Une salle de cinéma à l’ancienne, aux fauteuils rouges un peu fanés avec ses portes à hublot et au fond la cabine du projectionniste. Cinq silhouettes y sont assises tandis que dans la pénombre s’élève la musique de Il pleut sur Nantes, la chanson de Barbara. Le cinéaste-metteur en scène Christophe Honoré (interprété par Youssouf Abi-Ayad) dit qu’il réalise un film Le ciel de Nantes et nous projette dans son passé, convoquant ses fantômes familiaux, marqués par les grossesses précoces et non voulues, la précarité sociale, les violences domestiques, l’homophobie, les abandons et les suicides. Ces fantômes, il les évoque sans chronologie, au gré des rencontres, une situation en amenant une autre et l’on se perd avec tendresse dans ce labyrinthe d’émotions.
De cette histoire, il n’a finalement pas fait un film, peut-être paralysé par la crainte de l’indécence et de la trahison, au grand soulagement de certains et aux regrets d’autres qui se seraient bien vus interprétés par Gérard Lanvin ou Philippe Noiret ! À la place il a fait cette pièce de théâtre où se retrouvent les membres de cette famille un peu compliquée, que l’auteur et metteur en scène a probablement fui en partant à Paris, mais qu’il peint avec beaucoup de tendresse.
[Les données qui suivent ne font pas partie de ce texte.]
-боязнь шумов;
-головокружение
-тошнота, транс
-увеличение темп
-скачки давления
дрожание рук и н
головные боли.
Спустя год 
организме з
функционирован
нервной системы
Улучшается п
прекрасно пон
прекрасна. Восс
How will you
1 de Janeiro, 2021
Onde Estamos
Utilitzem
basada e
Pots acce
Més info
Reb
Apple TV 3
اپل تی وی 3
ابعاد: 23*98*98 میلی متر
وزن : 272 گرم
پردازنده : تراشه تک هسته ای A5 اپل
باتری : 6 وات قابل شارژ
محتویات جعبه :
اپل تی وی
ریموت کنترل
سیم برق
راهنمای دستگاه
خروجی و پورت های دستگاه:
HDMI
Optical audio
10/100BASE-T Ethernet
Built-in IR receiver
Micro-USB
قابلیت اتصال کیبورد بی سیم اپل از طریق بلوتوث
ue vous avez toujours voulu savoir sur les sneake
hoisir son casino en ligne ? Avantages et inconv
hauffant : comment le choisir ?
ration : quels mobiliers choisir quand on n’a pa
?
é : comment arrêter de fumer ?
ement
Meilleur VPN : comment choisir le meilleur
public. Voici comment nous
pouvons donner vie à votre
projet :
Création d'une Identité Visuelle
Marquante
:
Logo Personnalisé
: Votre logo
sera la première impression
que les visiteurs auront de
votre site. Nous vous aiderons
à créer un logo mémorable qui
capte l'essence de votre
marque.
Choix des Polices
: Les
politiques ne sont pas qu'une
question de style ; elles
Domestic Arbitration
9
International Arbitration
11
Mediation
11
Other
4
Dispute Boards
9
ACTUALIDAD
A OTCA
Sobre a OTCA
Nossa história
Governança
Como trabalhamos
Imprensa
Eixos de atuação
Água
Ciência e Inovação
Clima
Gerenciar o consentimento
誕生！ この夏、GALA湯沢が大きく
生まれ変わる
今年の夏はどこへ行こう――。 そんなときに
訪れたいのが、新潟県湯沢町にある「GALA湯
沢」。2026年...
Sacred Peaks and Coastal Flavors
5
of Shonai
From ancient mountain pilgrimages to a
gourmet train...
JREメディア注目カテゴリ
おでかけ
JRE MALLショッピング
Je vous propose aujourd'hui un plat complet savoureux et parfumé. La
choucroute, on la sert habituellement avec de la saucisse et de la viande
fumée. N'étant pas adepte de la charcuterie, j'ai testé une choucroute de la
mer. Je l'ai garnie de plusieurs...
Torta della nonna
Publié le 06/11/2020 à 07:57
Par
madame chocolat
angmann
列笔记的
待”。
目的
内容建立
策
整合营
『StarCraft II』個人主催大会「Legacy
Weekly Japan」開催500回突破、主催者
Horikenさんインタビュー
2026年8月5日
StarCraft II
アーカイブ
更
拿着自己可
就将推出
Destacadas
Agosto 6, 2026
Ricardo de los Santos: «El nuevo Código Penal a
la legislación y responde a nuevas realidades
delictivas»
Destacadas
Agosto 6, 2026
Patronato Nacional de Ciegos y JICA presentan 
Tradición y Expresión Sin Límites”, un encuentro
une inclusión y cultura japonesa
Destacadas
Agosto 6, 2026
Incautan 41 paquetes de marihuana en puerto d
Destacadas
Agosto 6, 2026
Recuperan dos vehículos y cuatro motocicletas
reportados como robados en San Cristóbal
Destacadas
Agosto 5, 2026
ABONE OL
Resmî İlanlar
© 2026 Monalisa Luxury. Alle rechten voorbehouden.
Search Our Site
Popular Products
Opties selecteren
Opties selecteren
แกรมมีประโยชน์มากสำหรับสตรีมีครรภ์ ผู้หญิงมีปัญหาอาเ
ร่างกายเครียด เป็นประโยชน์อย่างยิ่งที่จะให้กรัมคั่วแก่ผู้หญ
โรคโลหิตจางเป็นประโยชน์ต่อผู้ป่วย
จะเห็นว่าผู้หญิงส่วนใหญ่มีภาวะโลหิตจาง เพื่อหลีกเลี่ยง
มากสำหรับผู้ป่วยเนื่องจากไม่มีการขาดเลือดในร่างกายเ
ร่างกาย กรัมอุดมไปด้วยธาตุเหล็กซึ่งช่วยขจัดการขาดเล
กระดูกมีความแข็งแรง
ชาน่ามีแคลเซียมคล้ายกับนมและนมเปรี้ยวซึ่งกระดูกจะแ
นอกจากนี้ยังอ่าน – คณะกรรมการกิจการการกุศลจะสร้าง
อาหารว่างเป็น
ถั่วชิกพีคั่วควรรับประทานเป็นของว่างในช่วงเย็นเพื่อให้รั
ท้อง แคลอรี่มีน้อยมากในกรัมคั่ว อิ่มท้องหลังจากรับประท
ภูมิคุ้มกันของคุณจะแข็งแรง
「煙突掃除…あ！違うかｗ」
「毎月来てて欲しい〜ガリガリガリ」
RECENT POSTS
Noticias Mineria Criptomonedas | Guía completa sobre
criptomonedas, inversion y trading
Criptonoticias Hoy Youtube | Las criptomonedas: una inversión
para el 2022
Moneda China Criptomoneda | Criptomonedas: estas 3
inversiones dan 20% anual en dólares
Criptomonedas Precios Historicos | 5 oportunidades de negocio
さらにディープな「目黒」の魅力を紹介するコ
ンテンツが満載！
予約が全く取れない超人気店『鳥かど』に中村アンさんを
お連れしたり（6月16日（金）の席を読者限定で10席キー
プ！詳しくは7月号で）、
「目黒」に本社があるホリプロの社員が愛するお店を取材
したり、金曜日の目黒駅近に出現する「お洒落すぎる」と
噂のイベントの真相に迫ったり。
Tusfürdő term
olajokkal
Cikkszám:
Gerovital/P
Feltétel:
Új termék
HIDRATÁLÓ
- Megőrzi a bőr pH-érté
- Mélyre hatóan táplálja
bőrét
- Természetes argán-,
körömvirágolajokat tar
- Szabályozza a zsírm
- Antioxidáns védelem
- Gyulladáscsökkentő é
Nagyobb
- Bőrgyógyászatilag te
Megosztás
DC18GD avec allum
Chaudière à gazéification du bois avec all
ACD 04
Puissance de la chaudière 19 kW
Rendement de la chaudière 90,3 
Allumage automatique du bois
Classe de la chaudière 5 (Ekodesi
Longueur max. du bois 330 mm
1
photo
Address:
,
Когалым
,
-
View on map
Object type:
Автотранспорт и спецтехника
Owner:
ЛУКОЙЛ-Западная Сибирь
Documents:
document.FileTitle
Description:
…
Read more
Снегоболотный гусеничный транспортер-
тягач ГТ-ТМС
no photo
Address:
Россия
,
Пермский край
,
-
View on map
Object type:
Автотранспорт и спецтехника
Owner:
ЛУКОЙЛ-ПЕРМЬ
Comme dans une grande réunion de famille, ils racontent leur histoire et la commentent avec pudeur ou avec une insolence gouailleuse qui masque la tragédie. Parfois quand l’émotion est trop forte, ils quittent la scène pour les coulisses où les suit la caméra. Chacun a son point de vue, de la grand-mère (formidable, turbulente et insolente Marlène Saldana) encombrée d’une ribambelle d’enfants non voulus, qui faisait danser Christophe sur les chorégraphies de Sheila et n’a plus voulu lui parler quand elle a appris son homosexualité, au grand-père espagnol (Harrison Arevalo) exilé de la famille à qui l’on a interdit d’aller à son enterrement et dont le fantôme habillera Christophe d’un costume de toréador pour lui « donner quelque chose de son héritage paternel ». Aux côtés de Jacques (Jean-Charles Clichet) le raisonnable, Christophe Honoré retient aussi l’oncle Roger (Stéphane Roger), mentant et empruntant à tous sans vergogne, toujours prêt à une énième provocation, mais dont la gouaille railleuse masque les souvenirs tragiques de sa guerre en Algérie et de la mort de son fils et surtout sa tante, à la vie familiale fracassée, que Christophe aimait tant, et qui a fini par réussir son suicide (douce et émouvante Chiara Mastroianni). C’est à son frère cadet Julien que Christophe Honoré a offert le rôle de sa mère terminant ainsi en abyme ce portrait familial. Tous nous entraînent dans cette marmite nantaise, tourbillon de vie, de rires et de drames ponctué de chansons, de Joe Dassin à Lou Reed, que chante Chiara Mastroianni, en passant par Sheila.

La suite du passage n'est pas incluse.